SUPPLIED RECORDS Block Start
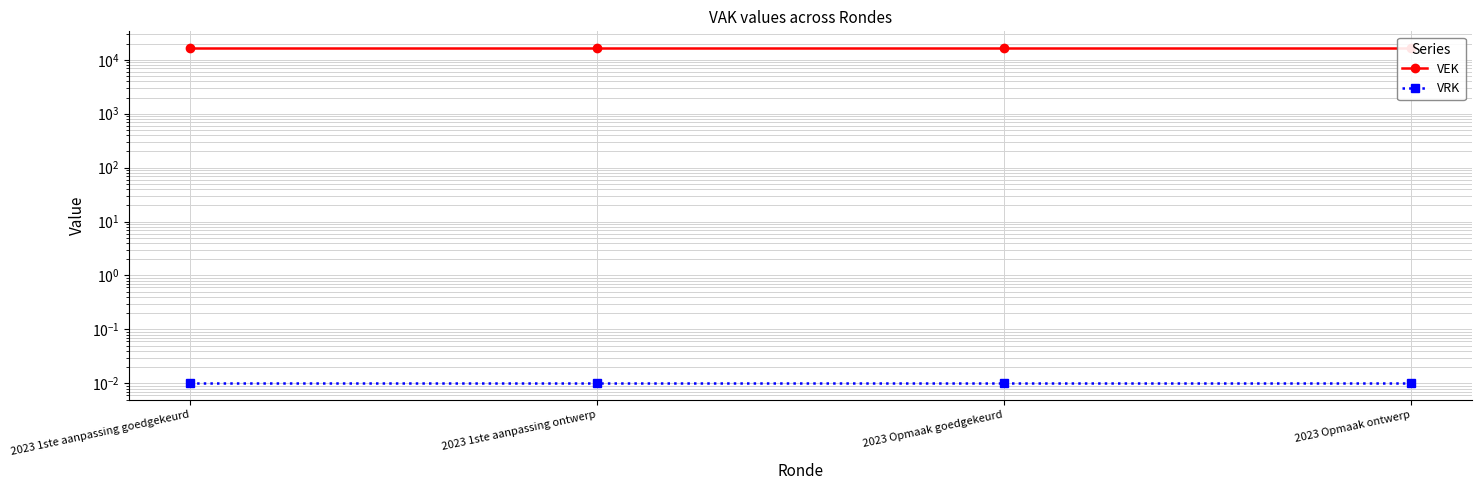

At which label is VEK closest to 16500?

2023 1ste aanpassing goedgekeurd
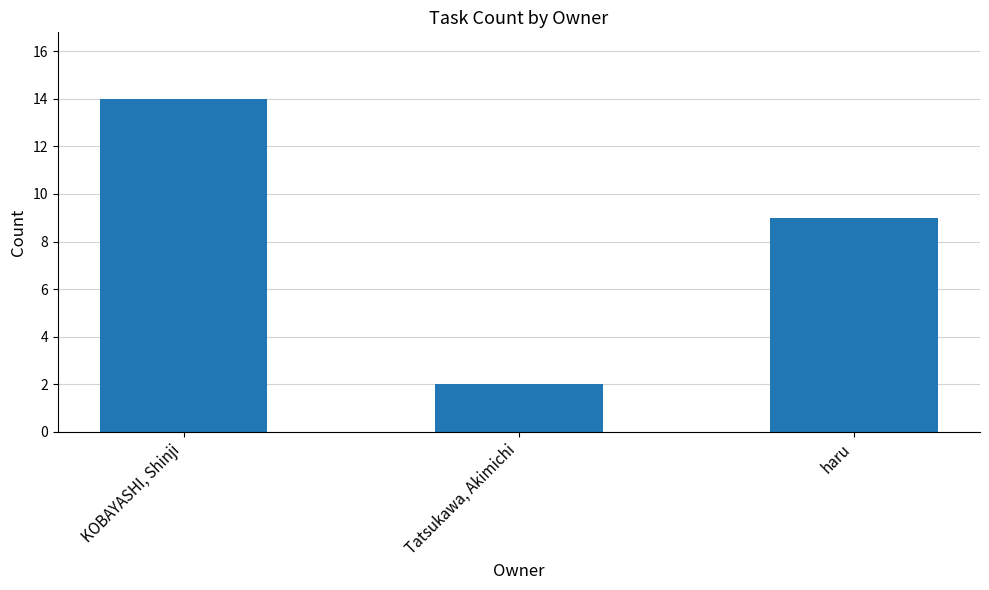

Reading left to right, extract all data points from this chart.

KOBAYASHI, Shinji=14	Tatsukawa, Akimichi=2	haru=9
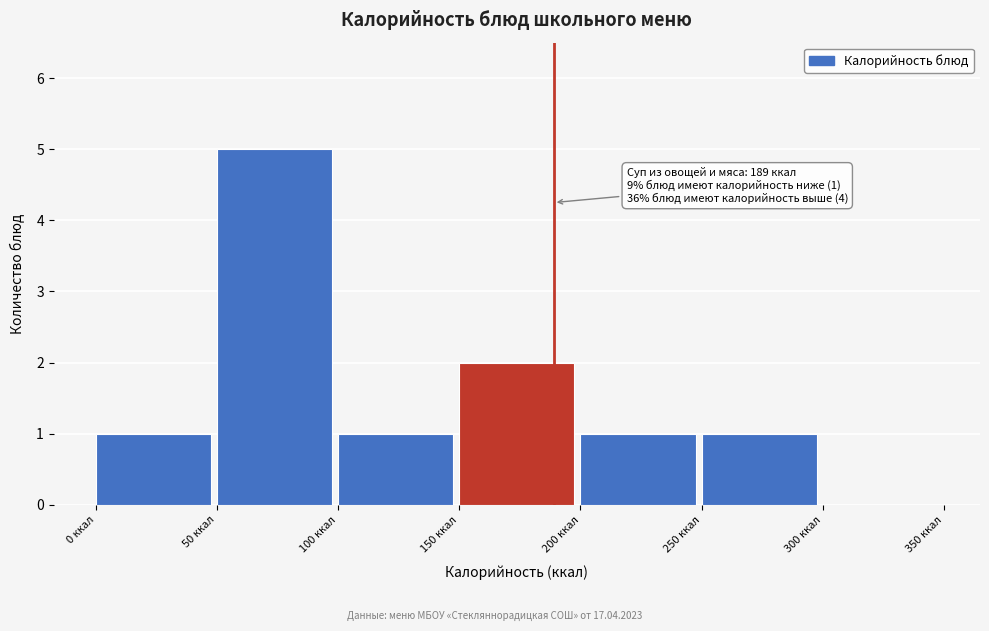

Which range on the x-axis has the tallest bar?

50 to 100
SUPPLIED RECORDS Block End
Find each line above that contains the string "chart" with the same capitalization, and copy those lines.

**ANSWER**
Reading left to right, extract all data points from this chart.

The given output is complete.